Face à cette situation jugée préoccupante, l’organisation recommande à la Zone de Santé d’Idjwi de renforcer la surveillance des mouvements de population en provenance des zones à risque, tout en intensifiant les campagnes de sensibilisation communautaire sur les mesures de prévention. Pour le coordonnateur de l’AJIPDDH, Albert Cinyabuguma, la protection de la population doit demeurer une priorité absolue.

 

« Nous demandons aux autorités sanitaires et administratives de renforcer la vigilance à tous les points d’entrée du territoire et d’impliquer activement les communautés dans la prévention de cette maladie particulièrement dangereuse », a-t-il déclaré. De son côté, le Médecin Chef de Zone de Santé d’Idjwi, le Dr Aimé Nkemba, insiste sur la nécessité d’une collaboration étroite entre la population et les structures sanitaires.

 

« Toute personne revenant d’une zone à risque doit être signalée aux services de santé pour un suivi approprié. La participation de la communauté est essentielle pour prévenir toute éventuelle propagation de la maladie », a-t-il souligné. L’administrateur du territoire d’Idjwi, Muhindo Ntambuka Pascal, appelle quant à lui à la responsabilité collective.

 

« La sécurité sanitaire de notre territoire dépend de la vigilance et de l’engagement de chacun. Nous invitons la population à collaborer pleinement avec les autorités sanitaires », a-t-il affirmé. Même son de cloche du côté du secrétaire administratif de la chefferie Ntambuka, Charles Dunia, qui met en avant le rôle déterminant des autorités locales dans la prévention.

 

« Les chefs de villages et de groupements doivent constituer les premiers relais de sensibilisation et de veille communautaire afin de faciliter la détection rapide de toute situation suspecte », a-t-il indiqué.

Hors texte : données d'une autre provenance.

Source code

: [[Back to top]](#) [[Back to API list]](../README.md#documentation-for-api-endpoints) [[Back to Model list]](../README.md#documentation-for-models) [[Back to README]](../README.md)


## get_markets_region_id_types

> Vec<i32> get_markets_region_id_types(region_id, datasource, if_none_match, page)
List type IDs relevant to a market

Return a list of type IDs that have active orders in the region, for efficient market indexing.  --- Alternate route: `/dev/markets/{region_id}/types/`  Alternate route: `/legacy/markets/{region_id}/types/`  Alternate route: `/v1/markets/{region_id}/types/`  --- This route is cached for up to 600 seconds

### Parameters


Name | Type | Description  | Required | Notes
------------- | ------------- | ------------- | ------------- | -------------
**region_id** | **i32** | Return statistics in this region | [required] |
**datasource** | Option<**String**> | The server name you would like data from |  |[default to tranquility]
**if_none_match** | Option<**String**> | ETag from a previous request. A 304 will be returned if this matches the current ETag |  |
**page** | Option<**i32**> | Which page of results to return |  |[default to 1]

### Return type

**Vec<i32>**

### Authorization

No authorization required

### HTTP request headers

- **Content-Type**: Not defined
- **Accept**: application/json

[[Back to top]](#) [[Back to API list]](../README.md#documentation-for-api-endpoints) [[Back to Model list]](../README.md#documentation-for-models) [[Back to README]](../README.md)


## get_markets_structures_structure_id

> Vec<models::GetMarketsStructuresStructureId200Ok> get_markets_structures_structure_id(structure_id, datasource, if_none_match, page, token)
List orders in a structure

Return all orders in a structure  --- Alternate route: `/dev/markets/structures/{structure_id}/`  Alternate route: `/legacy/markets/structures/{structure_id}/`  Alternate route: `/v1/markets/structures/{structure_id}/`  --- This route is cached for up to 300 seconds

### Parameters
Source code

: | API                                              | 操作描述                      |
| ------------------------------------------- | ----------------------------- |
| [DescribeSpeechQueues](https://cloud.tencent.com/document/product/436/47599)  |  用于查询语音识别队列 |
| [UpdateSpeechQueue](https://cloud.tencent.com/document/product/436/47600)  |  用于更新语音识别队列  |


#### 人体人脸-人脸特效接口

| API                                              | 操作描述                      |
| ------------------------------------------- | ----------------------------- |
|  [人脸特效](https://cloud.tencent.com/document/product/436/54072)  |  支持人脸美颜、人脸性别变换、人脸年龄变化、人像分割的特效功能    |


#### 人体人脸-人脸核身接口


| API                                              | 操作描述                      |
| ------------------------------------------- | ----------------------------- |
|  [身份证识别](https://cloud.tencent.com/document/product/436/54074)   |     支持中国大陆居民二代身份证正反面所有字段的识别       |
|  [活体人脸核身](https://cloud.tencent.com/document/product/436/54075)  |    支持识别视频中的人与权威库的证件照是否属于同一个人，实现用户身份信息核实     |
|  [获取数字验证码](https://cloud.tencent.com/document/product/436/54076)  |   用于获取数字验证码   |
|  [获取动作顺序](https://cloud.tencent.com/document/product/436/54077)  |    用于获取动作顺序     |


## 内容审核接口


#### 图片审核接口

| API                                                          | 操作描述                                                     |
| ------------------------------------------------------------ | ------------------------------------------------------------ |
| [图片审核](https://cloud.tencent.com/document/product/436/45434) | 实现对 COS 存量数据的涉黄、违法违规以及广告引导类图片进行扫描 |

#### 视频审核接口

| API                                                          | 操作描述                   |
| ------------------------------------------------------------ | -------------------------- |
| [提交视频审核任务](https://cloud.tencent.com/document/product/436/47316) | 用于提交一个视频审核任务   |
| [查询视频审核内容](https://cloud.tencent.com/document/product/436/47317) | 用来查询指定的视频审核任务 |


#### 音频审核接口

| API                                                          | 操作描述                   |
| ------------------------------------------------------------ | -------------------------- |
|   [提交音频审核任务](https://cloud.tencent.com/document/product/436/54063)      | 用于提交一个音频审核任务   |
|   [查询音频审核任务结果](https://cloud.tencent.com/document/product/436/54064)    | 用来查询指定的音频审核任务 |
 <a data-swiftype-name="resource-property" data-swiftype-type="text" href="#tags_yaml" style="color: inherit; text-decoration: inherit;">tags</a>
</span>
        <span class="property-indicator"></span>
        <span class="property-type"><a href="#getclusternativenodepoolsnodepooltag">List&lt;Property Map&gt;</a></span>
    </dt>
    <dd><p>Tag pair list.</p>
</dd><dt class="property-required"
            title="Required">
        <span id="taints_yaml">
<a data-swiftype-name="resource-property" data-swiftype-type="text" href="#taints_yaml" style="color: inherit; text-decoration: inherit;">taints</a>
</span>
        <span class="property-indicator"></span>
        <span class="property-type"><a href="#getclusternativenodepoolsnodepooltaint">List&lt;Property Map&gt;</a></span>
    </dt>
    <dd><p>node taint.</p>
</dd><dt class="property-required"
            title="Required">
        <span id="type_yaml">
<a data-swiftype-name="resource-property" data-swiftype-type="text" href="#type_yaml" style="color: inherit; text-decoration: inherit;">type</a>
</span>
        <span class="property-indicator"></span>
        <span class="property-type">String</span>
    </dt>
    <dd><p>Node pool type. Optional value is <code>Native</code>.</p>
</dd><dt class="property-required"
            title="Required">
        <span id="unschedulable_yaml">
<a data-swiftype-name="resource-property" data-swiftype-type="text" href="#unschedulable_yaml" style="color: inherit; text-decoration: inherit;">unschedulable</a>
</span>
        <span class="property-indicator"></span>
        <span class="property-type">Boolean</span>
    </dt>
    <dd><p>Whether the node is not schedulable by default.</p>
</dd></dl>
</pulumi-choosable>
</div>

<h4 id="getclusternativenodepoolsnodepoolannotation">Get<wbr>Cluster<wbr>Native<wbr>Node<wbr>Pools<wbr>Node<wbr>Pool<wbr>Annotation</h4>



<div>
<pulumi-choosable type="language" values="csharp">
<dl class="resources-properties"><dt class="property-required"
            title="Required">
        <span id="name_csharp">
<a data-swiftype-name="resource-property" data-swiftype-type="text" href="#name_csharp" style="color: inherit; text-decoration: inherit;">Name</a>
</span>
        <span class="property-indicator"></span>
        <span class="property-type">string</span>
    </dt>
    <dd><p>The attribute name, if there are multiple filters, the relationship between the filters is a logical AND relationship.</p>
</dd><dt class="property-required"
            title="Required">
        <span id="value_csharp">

Idjwi sous vigilance : l’AJIPDDH appelle au renforcement des mesures préventives contre le risque d’Ebola

Les chefs de groupements et de villages ont, pour leur part, réaffirmé leur engagement à accompagner les efforts des services sanitaires en sensibilisant les communautés et en facilitant l’identification des personnes revenant des zones à risque.

 

L’AJIPDDH recommande notamment :

  • – Le renforcement des contrôles sanitaires aux points d’entrée du territoire ;
  • – L’identification et le suivi des personnes en provenance des zones à risque ;
  • – L’organisation de campagnes de sensibilisation dans les villages, écoles, marchés et lieux de culte ;
  • – Le renforcement de la collaboration entre les autorités sanitaires, administratives et coutumières ;
  • – Le signalement rapide de tout cas suspect aux structures sanitaires compétentes.

L’organisation rappelle enfin que la prévention, la vigilance communautaire et la coopération entre la population et les autorités demeurent les principaux remparts contre toute menace épidémique.

« Prévenir vaut mieux que guérir. Ensemble, protégeons Idjwi contre toute menace sanitaire », conclut l’AJIPDDH.